How we know what is likely to be true?

Title                          How we know what is likely to be true?

Teaching staff          Ellen Evers, Job van Wolferen, Daniel Lakens

Date                         September 19th 2013

Type of course         Basic Workshop

Duration                   One-day meeting

Language                 English

Content                    In science it is impossible to know for a fact that a general theory is true or not true, the methods we use can only help us to understand how likely something is to be true or not true. However, interpreting results and estimating these likelihoods is sometimes difficult.  The aim of this day is to gain more skill in interpreting your own and other people's findings to be able to better judge whether theories and findings are likely to be true.

Regarding other people's work, you'll learn about tools and interpretations of data that help you decide which literature to expand on with your own research, how to interpret inconsistencies between theories, which papers to spend time on, and which to ignore. Regarding your own work, this day will help you design better experiments that provide more information, give you more insight into which null findings are true nulls vs. type 2 errors, and which significant results are true results vs. type 1 errors.

 

 

A tentative outline of the day;

A small side-step into theory-formation and interpretation (characteristics of a good theory)

Bayesian thinking (p-values are essentially likelihoods that need Bayesian interpretations to be meaningful)
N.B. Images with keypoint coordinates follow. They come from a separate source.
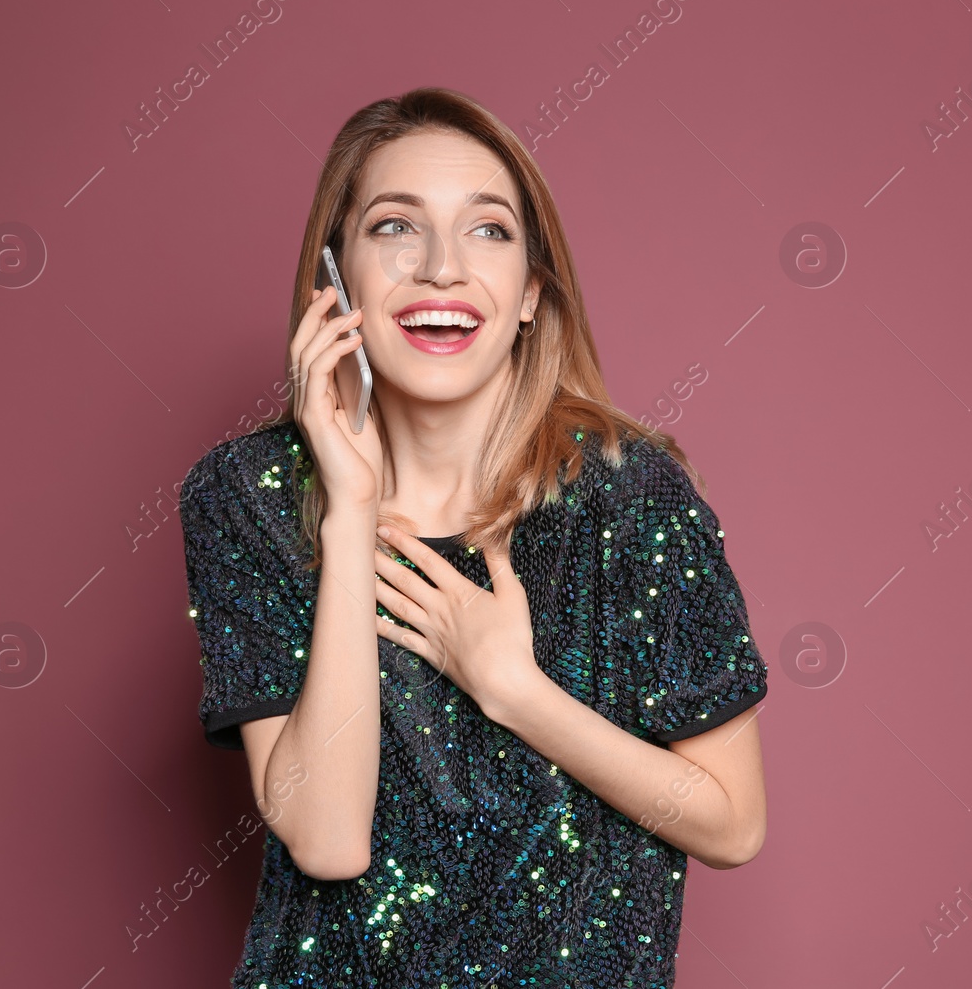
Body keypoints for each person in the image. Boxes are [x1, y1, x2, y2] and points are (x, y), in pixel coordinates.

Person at [178, 86, 768, 987]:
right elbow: (328, 838)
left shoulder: (630, 497)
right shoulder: (249, 495)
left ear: (531, 291)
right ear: (335, 280)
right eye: (394, 229)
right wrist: (350, 512)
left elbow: (733, 822)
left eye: (487, 230)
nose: (442, 270)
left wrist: (515, 690)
What is a p-value and how should we interpret them (false-positives / p-curve / Bayesian likelihoods)

Why power matters

Simulation as a tool to answer stats-questions

Scaling models of cognition to the real world

Teaching staff          Iris van Rooij, Johan Kwisthout, Todd Wareham & Mark Blokpoel

Date                         October 24th 2013

Type of course         Theoretical Workshop

Duration                   One-day meeting

Language                 English

Content                    A common property of computational- or rational-level models of cognition is that the cognitive capacities that they postulate are computationally intractable (e.g., NP-hard). Formally, this means that the computations that these models postulate require exponential time. This characteristic seems unproblematic when modeling laboratory-scale cognition, because there cognition is confined to relatively simple situations. Yet, the intractability of a cognitive model means that the computations it postulates do not scale in any obvious way to explain how cognitive capacities can operate in complex real world situations outside the lab. How can cognitive scientists overcome this explanatory obstacle?

In this workshop, participants will learn useful techniques from theoretical computer science for identifying model parameters (i.e., variables that mathematically express properties of the environment and the cognitive capacity) that cause intractability. These techniques can be used to generate hypotheses about how models can be constrained so as to make them computationally tractable with minimal loss of generality, thereby improving their scalability. The tutorial will include illustrations of concrete applications as well as discussions of relevant philosophical issues (e.g., pertaining to approximation, heuristics etc.).

Literature                 Workshop participants are asked to read the following article as preparation for the workshop: Van Rooij (2008). The tractable cognition thesis, Cognitive Science, 32, 939-984.

Other relevant literature:

Blokpoel, M., Kwisthout, J., Wareham, T., Haselager, P., Toni, I., & van Rooij, I. (2011). The computational costs of recipient design and intention recognition in communication. In L. Carlson, C. Holscher, & T. Shipley (Eds.), Proceedings of the 33rd Annual Conference of the Cognitive Science Society. Austin, TX: Cognitive Science Society.

Kwisthout, J., Wareham, T., & van Rooij, I. (2011). Bayesian intractability is not an ailment that approximation can cure. Cognitive Science, 35(5), 779-784.

Kwisthout, J. & van Rooij, I. (2013). Bridging the gap between theory and practice of approximate Bayesian inference. Cognitive Systems Research, 24, 2-8.

Van Rooij, I., Evans, P., Müller, M., Gedge, J. & Wareham, T. (2008). Identifying sources of intractability in cognitive models: An illustration using analogical structure mapping. In B. C Love, K. McRae, and V. M. Sloutsky (Eds.), Proceedings of the 30th Annual Conference of the Cognitive Science Society. Austin, TX: Cognitive Science Society (pp. 915-920).